--- BEGIN ARTICLE ---
This document gives basic information and resources for further studies about programming embedded systems with the C language.

As you will be required to implement a few bits of software with C language to pass this course, it is recommended that you begin to familiarize yourself with it as soon as possible. Remember that programming is very much similar to mathematics: you can memorize all you want, but you still need to practice your skills on a regular basis.

Prerequisites to this course include Introduction to programming and Computer Engineering I, so you should be familiar with Java and Assembly. Think of C as something in between those two languages: you don't have the cozy environment of Java and its automatic memory handling or clean object encapsulation. On the other hand, most probably you need not worry about the order of bytes on your stack before calling routines - which might be a lot of fun, but not very interesting to us right now.
--- END ARTICLE ---
--- BEGIN ENTRIES PROVIDED ---
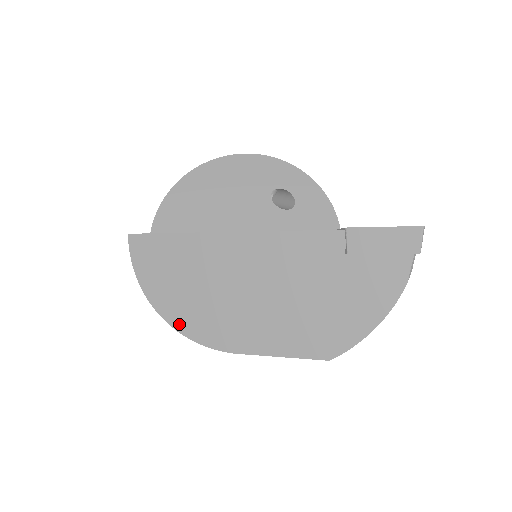
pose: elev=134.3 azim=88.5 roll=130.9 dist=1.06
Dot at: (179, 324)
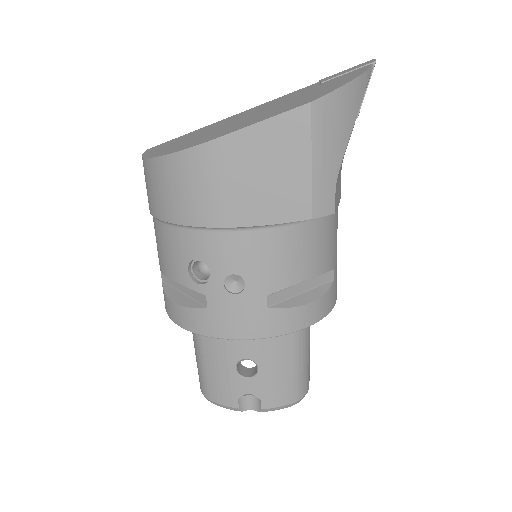
Dot at: (170, 152)
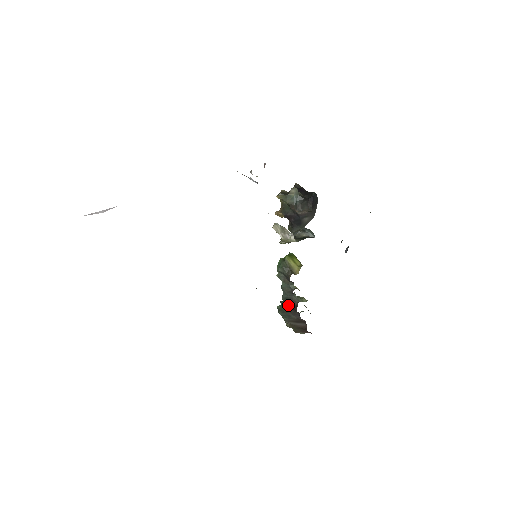
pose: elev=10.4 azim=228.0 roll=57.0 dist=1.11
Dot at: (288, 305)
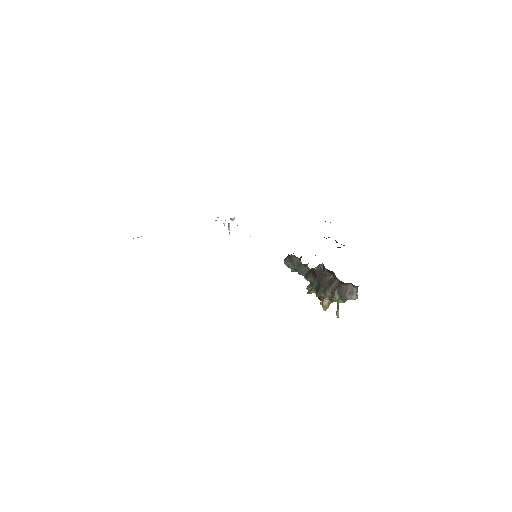
Dot at: (313, 279)
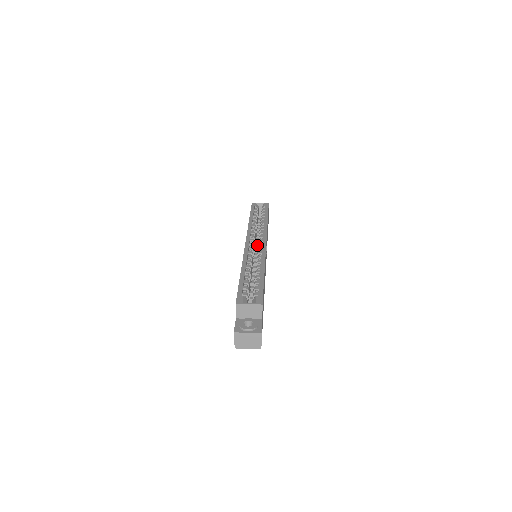
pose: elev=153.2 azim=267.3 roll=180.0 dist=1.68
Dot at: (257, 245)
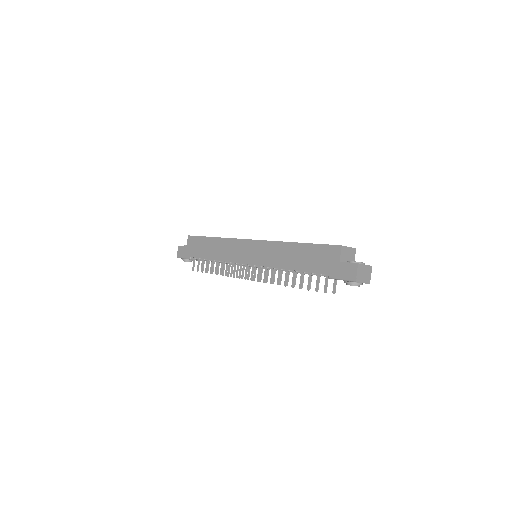
Dot at: occluded
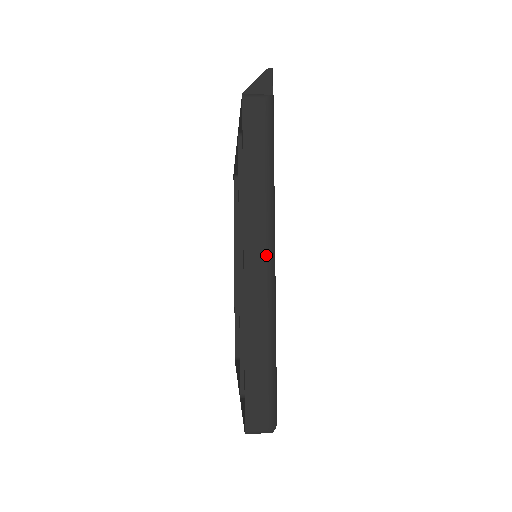
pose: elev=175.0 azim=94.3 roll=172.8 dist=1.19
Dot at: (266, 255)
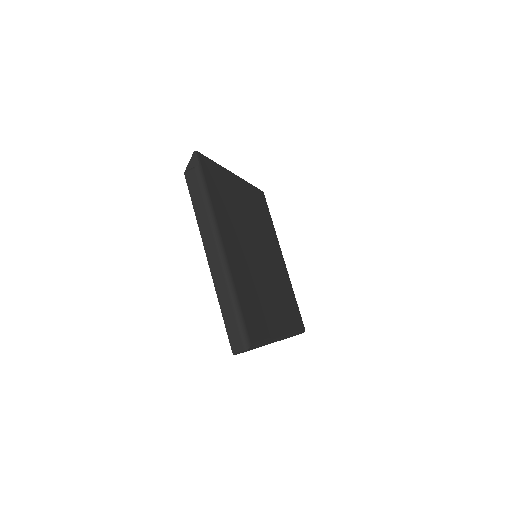
Dot at: (217, 252)
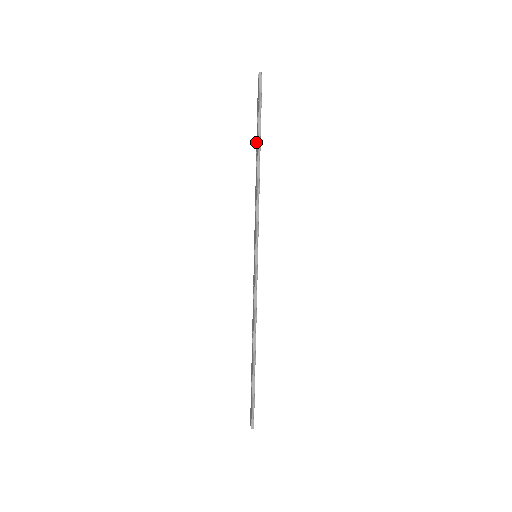
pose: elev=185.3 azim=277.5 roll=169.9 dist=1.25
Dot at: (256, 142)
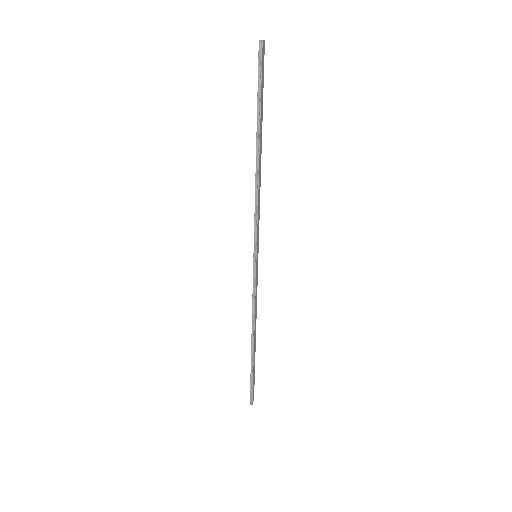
--- END ENTRIES PROVIDED ---
**DIRECTIONS**
**A.** According to the text on programming embedded systems in C, which two courses are prerequisites?
**B.** Update the source records by replacing every "pose" with "view" and leaving everything else unchanged. Omit the pictures from your answer.

**PER-TASK ANSWERS**
**A.** Introduction to programming and Computer Engineering I.

**B.**
view: elev=134.3 azim=88.5 roll=130.9 dist=1.06
Dot at: (179, 324)
Dot at: (170, 152)
view: elev=10.4 azim=228.0 roll=57.0 dist=1.11
Dot at: (288, 305)
Dot at: (313, 279)
view: elev=153.2 azim=267.3 roll=180.0 dist=1.68
Dot at: (257, 245)
Dot at: occluded
view: elev=175.0 azim=94.3 roll=172.8 dist=1.19
Dot at: (266, 255)
Dot at: (217, 252)
view: elev=185.3 azim=277.5 roll=169.9 dist=1.25
Dot at: (256, 142)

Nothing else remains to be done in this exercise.